Working data section start
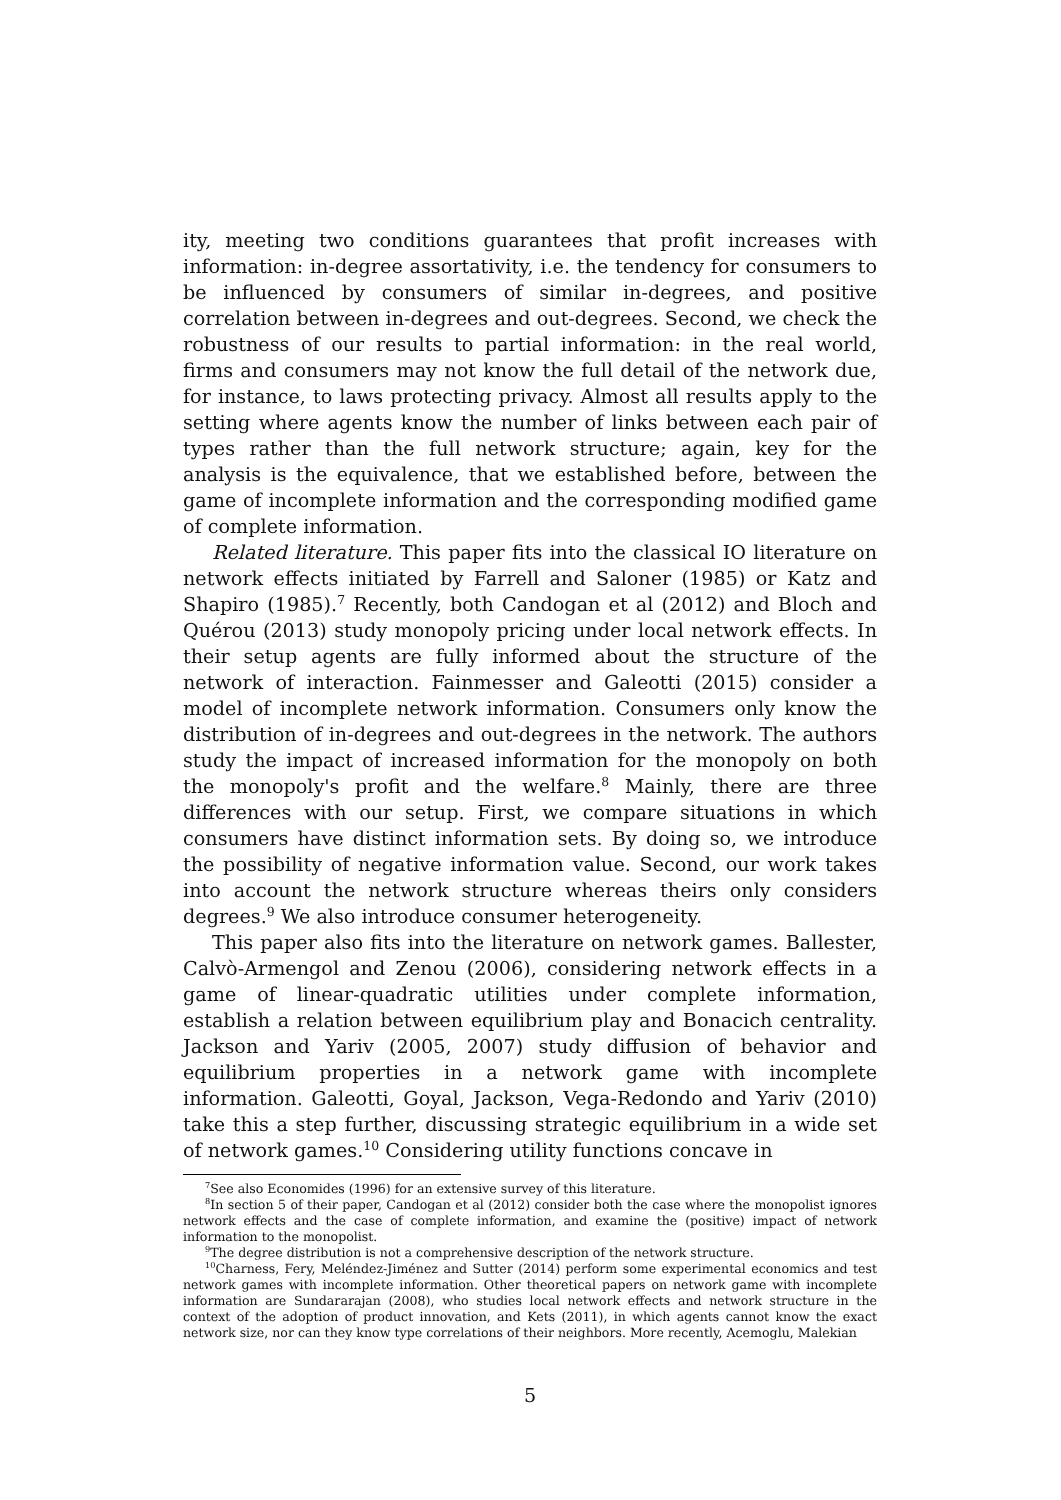ity, meeting two conditions guarantees that profit increases with information: in-degree assortativity, i.e. the tendency for consumers to be influenced by consumers of similar in-degrees, and positive correlation between in-degrees and out-degrees. Second, we check the robustness of our results to partial information: in the real world, firms and consumers may not know the full detail of the network due, for instance, to laws protecting privacy. Almost all results apply to the setting where agents know the number of links between each pair of types rather than the full network structure; again, key for the analysis is the equivalence, that we established before, between the game of incomplete information and the corresponding modified game of complete information.
Related literature. This paper fits into the classical IO literature on network effects initiated by Farrell and Saloner (1985) or Katz and Shapiro (1985).<sup>7</sup> Recently, both Candogan et al (2012) and Bloch and Quérou (2013) study monopoly pricing under local network effects. In their setup agents are fully informed about the structure of the network of interaction. Fainmesser and Galeotti (2015) consider a model of incomplete network information. Consumers only know the distribution of in-degrees and out-degrees in the network. The authors study the impact of increased information for the monopoly on both the monopoly's profit and the welfare.<sup>8</sup> Mainly, there are three differences with our setup. First, we compare situations in which consumers have distinct information sets. By doing so, we introduce the possibility of negative information value. Second, our work takes into account the network structure whereas theirs only considers degrees.<sup>9</sup> We also introduce consumer heterogeneity.
This paper also fits into the literature on network games. Ballester, Calvò-Armengol and Zenou (2006), considering network effects in a game of linear-quadratic utilities under complete information, establish a relation between equilibrium play and Bonacich centrality. Jackson and Yariv (2005, 2007) study diffusion of behavior and equilibrium properties in a network game with incomplete information. Galeotti, Goyal, Jackson, Vega-Redondo and Yariv (2010) take this a step further, discussing strategic equilibrium in a wide set of network games.<sup>10</sup> Considering utility functions concave in
<sup>7</sup> See also Economides (1996) for an extensive survey of this literature.
<sup>8</sup> In section 5 of their paper, Candogan et al (2012) consider both the case where the monopolist ignores network effects and the case of complete information, and examine the (positive) impact of network information to the monopolist.
<sup>9</sup> The degree distribution is not a comprehensive description of the network structure.
<sup>10</sup> Charness, Fery, Meléndez-Jiménez and Sutter (2014) perform some experimental economics and test network games with incomplete information. Other theoretical papers on network game with incomplete information are Sundararajan (2008), who studies local network effects and network structure in the context of the adoption of product innovation, and Kets (2011), in which agents cannot know the exact network size, nor can they know type correlations of their neighbors. More recently, Acemoglu, Malekian
5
Working data section end
Required work:
Give only the lines from the one holding "This paper also" through the one holding "<sup>9</sup> The degree", each restated exactly as it appears above.

Answer to this exercise:
This paper also fits into the literature on network games. Ballester, Calvò-Armengol and Zenou (2006), considering network effects in a game of linear-quadratic utilities under complete information, establish a relation between equilibrium play and Bonacich centrality. Jackson and Yariv (2005, 2007) study diffusion of behavior and equilibrium properties in a network game with incomplete information. Galeotti, Goyal, Jackson, Vega-Redondo and Yariv (2010) take this a step further, discussing strategic equilibrium in a wide set of network games.<sup>10</sup> Considering utility functions concave in
<sup>7</sup> See also Economides (1996) for an extensive survey of this literature.
<sup>8</sup> In section 5 of their paper, Candogan et al (2012) consider both the case where the monopolist ignores network effects and the case of complete information, and examine the (positive) impact of network information to the monopolist.
<sup>9</sup> The degree distribution is not a comprehensive description of the network structure.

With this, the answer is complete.